### PROVIDED MATERIAL
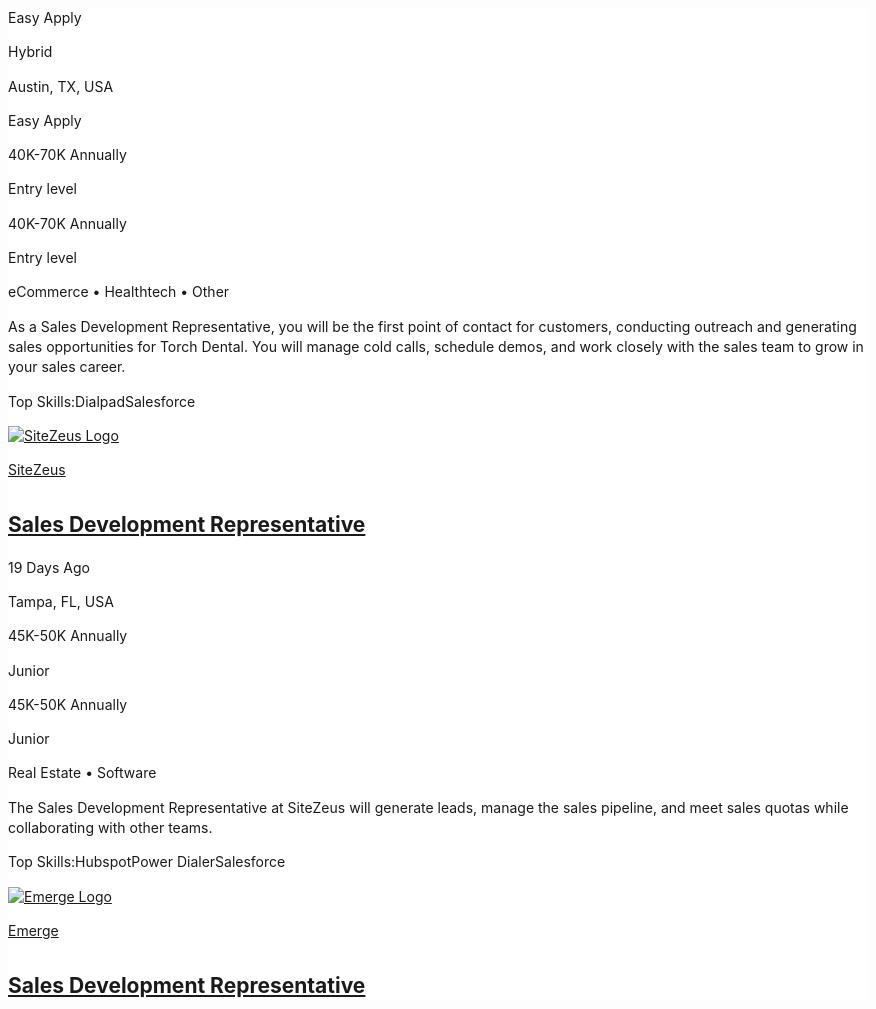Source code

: Easy Apply


Hybrid

Austin, TX, USA

Easy Apply


40K-70K Annually

Entry level

40K-70K Annually

Entry level

eCommerce • Healthtech • Other

As a Sales Development Representative, you will be the first point of contact for customers, conducting outreach and generating sales opportunities for Torch Dental. You will manage cold calls, schedule demos, and work closely with the sales team to grow in your sales career.

Top Skills:DialpadSalesforce

[![SiteZeus Logo](https://cdn.builtin.com/cdn-cgi/image/f=auto,fit=scale-down,w=128,h=128/https://builtin.com/sites/www.builtin.com/files/2022-09/SiteZeus.jpg)](https://builtin.com/company/sitezeus)

[SiteZeus](https://builtin.com/company/sitezeus)

## [Sales Development Representative](https://builtin.com/job/sales-development-representative/4018873)

19 Days Ago

Tampa, FL, USA

45K-50K Annually

Junior

45K-50K Annually

Junior

Real Estate • Software

The Sales Development Representative at SiteZeus will generate leads, manage the sales pipeline, and meet sales quotas while collaborating with other teams.

Top Skills:HubspotPower DialerSalesforce

[![Emerge Logo](https://cdn.builtin.com/cdn-cgi/image/f=auto,fit=scale-down,w=128,h=128/https://builtin.com/sites/www.builtin.com/files/2021-10/kdwwveji_400x400_0.jpeg)](https://builtin.com/company/emerge)

[Emerge](https://builtin.com/company/emerge)

## [Sales Development Representative](https://builtin.com/job/sales-development-representative/4012127)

### WORK REQUIRED
Copy the text of the items, substituting "Business Development Representative" for every occurrence of "Sales Development Representative" and keeping everything else unchanged. Leave the pictures out.

### FINISHED TASK
Source code

: Easy Apply


Hybrid

Austin, TX, USA

Easy Apply


40K-70K Annually

Entry level

40K-70K Annually

Entry level

eCommerce • Healthtech • Other

As a Business Development Representative, you will be the first point of contact for customers, conducting outreach and generating sales opportunities for Torch Dental. You will manage cold calls, schedule demos, and work closely with the sales team to grow in your sales career.

Top Skills:DialpadSalesforce

[![SiteZeus Logo](https://cdn.builtin.com/cdn-cgi/image/f=auto,fit=scale-down,w=128,h=128/https://builtin.com/sites/www.builtin.com/files/2022-09/SiteZeus.jpg)](https://builtin.com/company/sitezeus)

[SiteZeus](https://builtin.com/company/sitezeus)

## [Business Development Representative](https://builtin.com/job/sales-development-representative/4018873)

19 Days Ago

Tampa, FL, USA

45K-50K Annually

Junior

45K-50K Annually

Junior

Real Estate • Software

The Business Development Representative at SiteZeus will generate leads, manage the sales pipeline, and meet sales quotas while collaborating with other teams.

Top Skills:HubspotPower DialerSalesforce

[![Emerge Logo](https://cdn.builtin.com/cdn-cgi/image/f=auto,fit=scale-down,w=128,h=128/https://builtin.com/sites/www.builtin.com/files/2021-10/kdwwveji_400x400_0.jpeg)](https://builtin.com/company/emerge)

[Emerge](https://builtin.com/company/emerge)

## [Business Development Representative](https://builtin.com/job/sales-development-representative/4012127)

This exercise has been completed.